◆ **What to produce**:
When you copy the entries, keep every word exactly as it is and drop the images.

Start of Extracted records

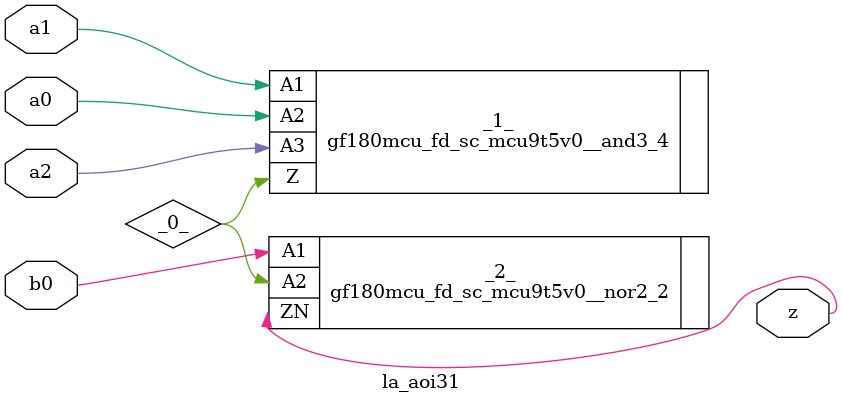
<source format=v>

/* Generated by Yosys 0.37 (git sha1 a5c7f69ed, clang 14.0.0-1ubuntu1.1 -fPIC -Os) */

module la_aoi31(a0, a1, a2, b0, z);
  wire _0_;
  input a0;
  wire a0;
  input a1;
  wire a1;
  input a2;
  wire a2;
  input b0;
  wire b0;
  output z;
  wire z;
  gf180mcu_fd_sc_mcu9t5v0__and3_4 _1_ (
    .A1(a1),
    .A2(a0),
    .A3(a2),
    .Z(_0_)
  );
  gf180mcu_fd_sc_mcu9t5v0__nor2_2 _2_ (
    .A1(b0),
    .A2(_0_),
    .ZN(z)
  );
endmodule

</source>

End of Extracted records

◆ **Solution to this exercise**:
<source format=v>

/* Generated by Yosys 0.37 (git sha1 a5c7f69ed, clang 14.0.0-1ubuntu1.1 -fPIC -Os) */

module la_aoi31(a0, a1, a2, b0, z);
  wire _0_;
  input a0;
  wire a0;
  input a1;
  wire a1;
  input a2;
  wire a2;
  input b0;
  wire b0;
  output z;
  wire z;
  gf180mcu_fd_sc_mcu9t5v0__and3_4 _1_ (
    .A1(a1),
    .A2(a0),
    .A3(a2),
    .Z(_0_)
  );
  gf180mcu_fd_sc_mcu9t5v0__nor2_2 _2_ (
    .A1(b0),
    .A2(_0_),
    .ZN(z)
  );
endmodule

</source>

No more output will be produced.